Makepeace Hatefield est le shérif et le dernier habitant de sa ville, une ancienne colonie de peuplement sibérienne que les autorités russes avaient laissée à des migrants américains religieux et pacifiste qui avaient fui leur patrie. Mais depuis, un cataclysme ou une guerre est passé sur le monde, provoquant une chute brutale des températures, le déclin et la disparition massive de la population. Alors que Makepeace tente de se suicider en se jetant dans un lac glacé, un avion s’écrase sur la berge, lui redonnant espoir dans l’existence d’autres humains, voire d’une ville. Makepeace quitte alors son village désertique à la recherche de la civilisation.

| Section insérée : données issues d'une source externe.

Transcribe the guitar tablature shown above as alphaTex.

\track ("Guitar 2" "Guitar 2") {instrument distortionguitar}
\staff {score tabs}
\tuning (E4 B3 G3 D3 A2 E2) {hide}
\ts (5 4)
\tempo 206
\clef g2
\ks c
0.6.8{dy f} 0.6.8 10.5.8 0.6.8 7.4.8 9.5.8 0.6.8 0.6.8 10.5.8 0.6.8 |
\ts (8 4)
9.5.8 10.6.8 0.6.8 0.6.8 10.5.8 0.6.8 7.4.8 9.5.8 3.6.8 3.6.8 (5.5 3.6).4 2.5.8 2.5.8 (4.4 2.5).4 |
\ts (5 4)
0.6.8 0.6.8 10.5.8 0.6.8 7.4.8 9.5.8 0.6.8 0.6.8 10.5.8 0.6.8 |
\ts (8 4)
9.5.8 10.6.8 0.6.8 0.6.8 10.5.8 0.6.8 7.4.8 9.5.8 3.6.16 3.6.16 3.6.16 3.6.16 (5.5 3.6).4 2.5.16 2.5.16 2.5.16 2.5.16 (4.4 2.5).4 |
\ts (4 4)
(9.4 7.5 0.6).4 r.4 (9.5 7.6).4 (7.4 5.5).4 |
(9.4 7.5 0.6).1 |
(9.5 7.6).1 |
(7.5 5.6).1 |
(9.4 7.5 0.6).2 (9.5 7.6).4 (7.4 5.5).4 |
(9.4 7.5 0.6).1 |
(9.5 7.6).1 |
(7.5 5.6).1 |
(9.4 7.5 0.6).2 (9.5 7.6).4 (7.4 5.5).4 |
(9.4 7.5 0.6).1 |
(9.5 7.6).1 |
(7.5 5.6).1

Des colons américains en territoire russe, un monde postapocalyptique, une Zone radioactive dans laquelle des prisonniers vont récupérer des objets mystérieux : pas de doute, Au nord du monde est un pur roman de science-fiction. Paru en grand format dans la collection feux croisés de Plon puis en 10/18, il est passé malheureusement inaperçu du milieu SF. Croisant la Route de McCarthy et Stalker des frères Strougatski (la référence est explicite), Marcel Théroux laisse de coté le spectaculaire (on n’apprendra à peu près rien de ce cataclysme qui a fait basculer le monde dans le chaos) pour s’attacher intimement à Makepeace, ce narrateur défiguré dans sa jeunesse et rempli de secrets. Entrecoupé de flashbacks, peuplé de personnages complexes (aucun, même l’ennemi d’enfance de Makepeace, ne semble tout blanc ou tout noir), le récit est parsemé de faux-semblants remettant en cause les choix des différents protagonistes, brouillant les frontières entre le bien et le mal.
Evitant le désespoir total de *La Route*, Au nord du monde est un récit intimiste et ambigu qui accroche le lecteur d’un bout à l’autre grace à la richesse de son personnage principal. Une réussite mineure.